学术报告
题 目:Alternating Nonnegative Least Squares for Nonnegative Matrix Factorization
报 告 人:储德林 教授 (邀请人:黎稳 )
新加坡国立大学
时 间:7月25日 10:00-11:00
地 点:数科院东楼401
报告人简介:
储德林,新加坡国立大学教授。1982年考入清华大学,获学士、硕士、博士学位。先后在香港大学,清华大学,德国TU Chemnitz(开姆尼斯工业大学)、University of Bielefeld(比勒费尔德大学)等高校工作过。主要研究领域是科学计算、数值代数及其应用,在SIAM系列杂志,Numerische Mathematik,Mathematics of Computation,IEEE, Trans.,Automatica等国际知名学术期刊发表论文一百余篇。任Automatica期刊的副主编,Journal of Computational and Applied Mathematics的顾问编委,Journal of The Franklin Institute期刊的客座编。
摘 要:
Nonnegative matrix factorization (NMF) is a prominent technique for data dimensionality reduction.In this talk, a framework called ARKNLS(Algernating Rank-k Nonnegativity constrained Least Squares) is proposed for computing NMF. First,a recursive formula for the solution of the rank-k nonnegativity-constrained least squares solution for the Rank-k NLS problem for any poisitive integer k. As a result, each subproblem for an alternating rank-k nonnegative least squares framework can be obtained based on this closed form solution. Assuming that all matrices involved in rank-k NLS in the context of NMF computation are of full rank, two of the currently best NMF algorithms HALS (hierarchical algernating least squares) and ANLS-BPP (Alternating NLS based on Block Principal Pivoting) can be considered as special cases of ARKNLS.

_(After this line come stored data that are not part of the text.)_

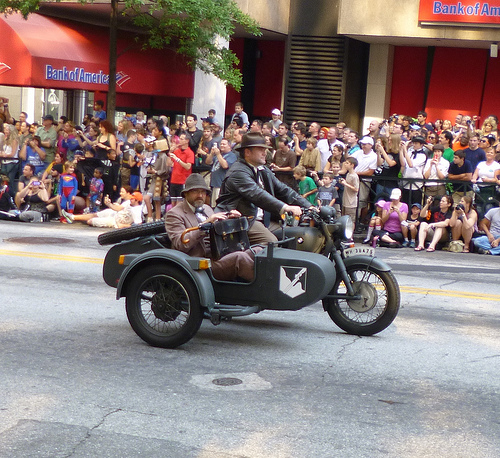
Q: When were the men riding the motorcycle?
A: Daytime.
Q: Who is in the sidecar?
A: A man.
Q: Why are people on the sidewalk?
A: To watch a parade.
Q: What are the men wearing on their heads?
A: Hats.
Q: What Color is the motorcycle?
A: Gray.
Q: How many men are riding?
A: Two.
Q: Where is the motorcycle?
A: On the street.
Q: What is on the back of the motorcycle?
A: Spare tire.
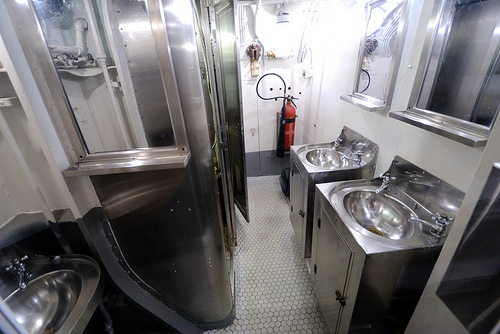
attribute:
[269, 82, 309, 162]
fire extinguisher — red, long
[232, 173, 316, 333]
floor — white, tessellation-patterned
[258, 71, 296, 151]
extingusher — red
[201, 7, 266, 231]
shower — door, narrow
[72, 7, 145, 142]
pipe — white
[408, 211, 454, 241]
faucet — shiny, metal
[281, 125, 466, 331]
steel sinks — stainless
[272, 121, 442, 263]
sinks — silver, double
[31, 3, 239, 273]
shower — Tiny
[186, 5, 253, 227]
door — stainless steel, open, rectangular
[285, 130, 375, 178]
sink — stainless steel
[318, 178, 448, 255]
sink — stainless steel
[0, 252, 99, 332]
sink — stainless steel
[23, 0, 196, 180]
mirror — left-side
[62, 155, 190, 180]
windowsill — stainless steel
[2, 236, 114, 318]
sink — corner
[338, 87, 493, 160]
shelves — little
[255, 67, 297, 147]
extinguisher hose — thin, black, fire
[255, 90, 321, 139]
extinguisher — fire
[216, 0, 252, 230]
door — glass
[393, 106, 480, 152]
ledge — stainless steel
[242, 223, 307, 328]
floor — narrow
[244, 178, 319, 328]
floor — honeycomb patterned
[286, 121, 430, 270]
two sinks — Silver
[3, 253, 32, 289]
faucet — left-side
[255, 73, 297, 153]
extinguisher — red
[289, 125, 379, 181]
sinks — free-standing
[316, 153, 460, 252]
sinks — free-standing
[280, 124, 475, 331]
sinks — stainless, steel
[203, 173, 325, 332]
floor tile — white, honeycomb, bathroom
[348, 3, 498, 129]
mirrors — stainless steel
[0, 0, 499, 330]
bathroom — compact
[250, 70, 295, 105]
hose — black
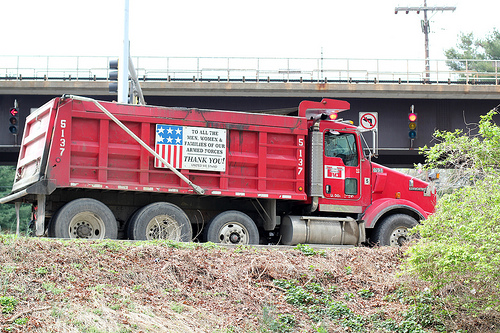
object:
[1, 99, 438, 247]
truck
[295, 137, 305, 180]
numbers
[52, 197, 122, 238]
tire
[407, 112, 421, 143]
signal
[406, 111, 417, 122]
light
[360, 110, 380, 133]
sign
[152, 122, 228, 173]
sign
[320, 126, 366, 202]
door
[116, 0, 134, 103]
pole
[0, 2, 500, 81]
sky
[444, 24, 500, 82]
tree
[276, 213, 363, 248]
tank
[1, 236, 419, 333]
grass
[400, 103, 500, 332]
shrub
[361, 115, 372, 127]
black arrow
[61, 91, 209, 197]
bar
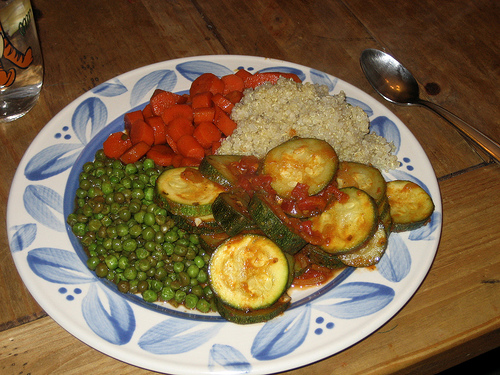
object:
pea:
[168, 227, 178, 242]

This talk is then focused on the framework with k=3, which leads to a new algortihm for NMF via the closed-form solution of the rank-3 NLS problem. Furthermore, a new strategy that efficiently overcomes the potential singularity problem in rank-3 NLS within the context of NMF computation is also presented. Extensive numerical comparison using real and synthetic data sets demonstrate that the propsoed algorithm provides state-of-the-art performance in terms of computational accuracy and cpu time.